Mr Medcraft, whose extended term as ASIC chairman will end in November 2017, launched a fearsome attack against hybrid securities in the Fairfax press last week, labelling them as “ridiculous for retail investors”.
In a note responding to the comments, Morningstar senior credit analyst John Likos said their timing was “a little intriguing” given ASIC’s relative silence on the topic in recent months.
The headline of his investor note read: “ASIC chairman lobs a hybrid hand grenade into the room as he closes the door!”
“It’s almost akin to sitting quietly amongst dinner guests all night but letting them know how strongly you object to their views just as you make your way out the door,” Mr Likos said.
Billions of dollars of hybrid supply has been released into the hands of retail investors under Mr Medcraft’s watch, he noted.
“We would have liked them to leverage this and be more vocal from a hybrid education perspective given the strength of their views,” Mr Likos said.
“It could be argued their product intervention powers are limited, but that shouldn’t prevent continued objective dialogue in the investment community.
“Indeed, Medcraft’s comments might be giving us insight into the intended use of new laws aimed at giving ASIC explicit product intervention powers.
“Powers giving ASIC the ability to ban hybrid securities should they be deemed of ‘significant consumer detriment’. [There are] plenty of questions already lining up for the new [ASIC] chairman.”

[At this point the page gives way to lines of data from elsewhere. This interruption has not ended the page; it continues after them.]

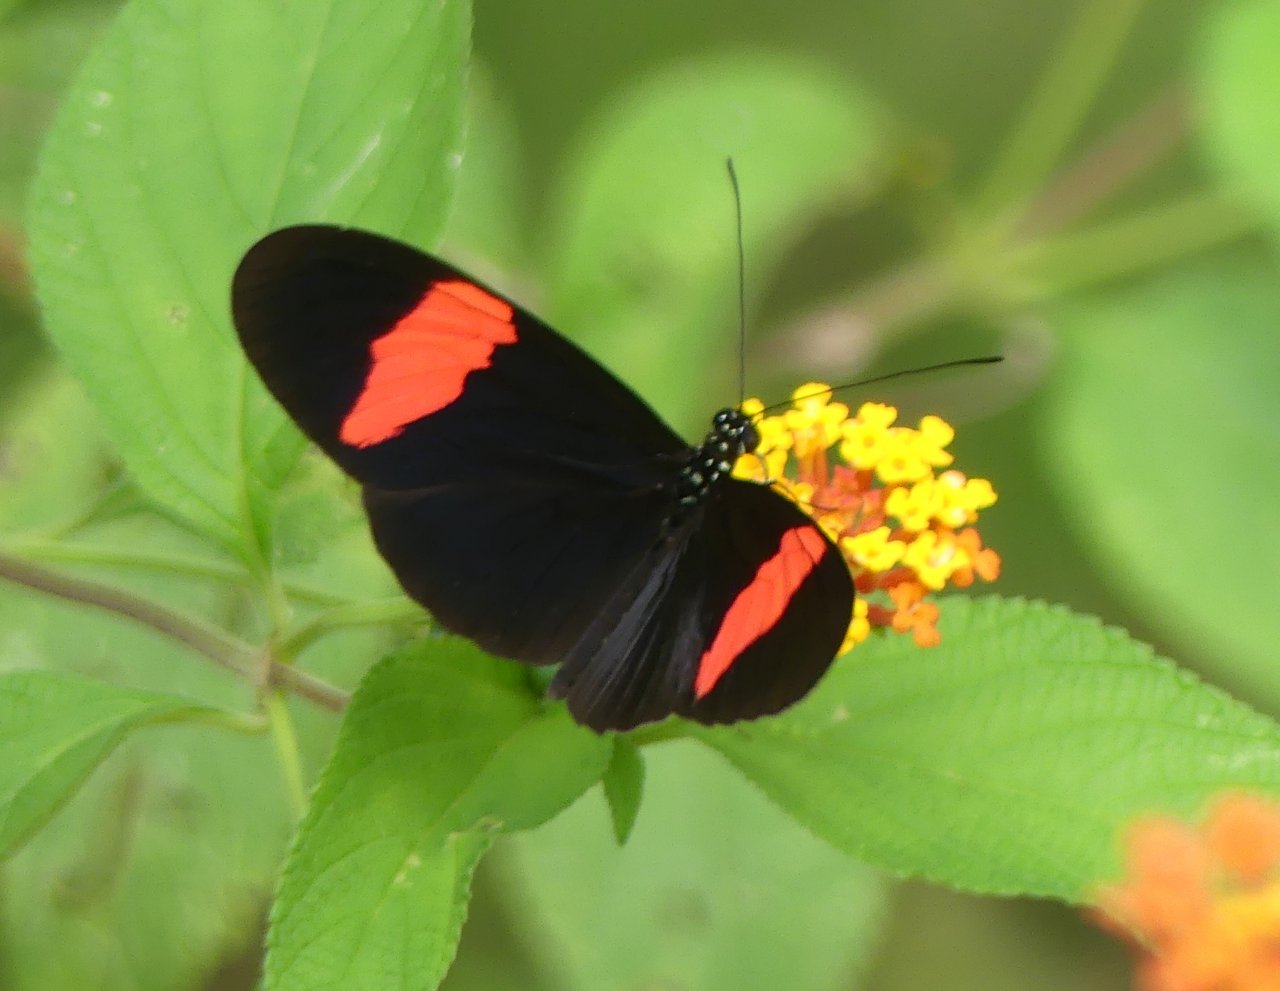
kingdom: Animalia
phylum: Arthropoda
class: Insecta
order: Lepidoptera
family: Nymphalidae
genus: Heliconius
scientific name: Heliconius erato
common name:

Morningstar agrees with Mr Medcraft’s comments about the lack of understanding among retail investors about hybrids, he said.
But nevertheless, the outgoing chairman’s decision to throw “such a blanket statement over [hybrids] as an entire asset class is excessive in our view”, Mr Likos said.




Medcraft and Malley…the m&m’s of the financial world.!
..and just like m&m’s,when you have too many of them you will realise they are not good for you and will make you feel sick.
Check Medcraft’s own chequered history in institutional space pre-ASIC, perhaps the answer lies in there for past sins?
Off to join his mate Alex at CPA Advice? Oops, thats right Alex is gone because he was doing an average job as well.
Anonymous – In fairness I do not think it is correct to say that Morningstar published favourable opinions on Agri-investment schemes, don’t believe they covered Agri -MIS
When share got smashed in the GFC the “experts” claimed retail investors shouldn’t own shares.No doubt safer to have all retail client’s holdings in 100% cash then. Medcraft would be happy with that. No capital losses, just a loss of value over time instead.
The Naked Chairman?
I recall conversations while with a previous group whereby some of Morningstar’s senior “experts” voiced strong opinions against Hybrids and insisted they were inappropriate for a portfolio. Though these were the same “experts” who claimed Morningstar didn’t cover/rate particular funds or stocks, let alone have positive views on them…despite the fact that they did cover them and did rate them highly. Of course that’s not even mentioning their highly regarded opinions on agri-investments from years gone by…right up until they all came tumbling down.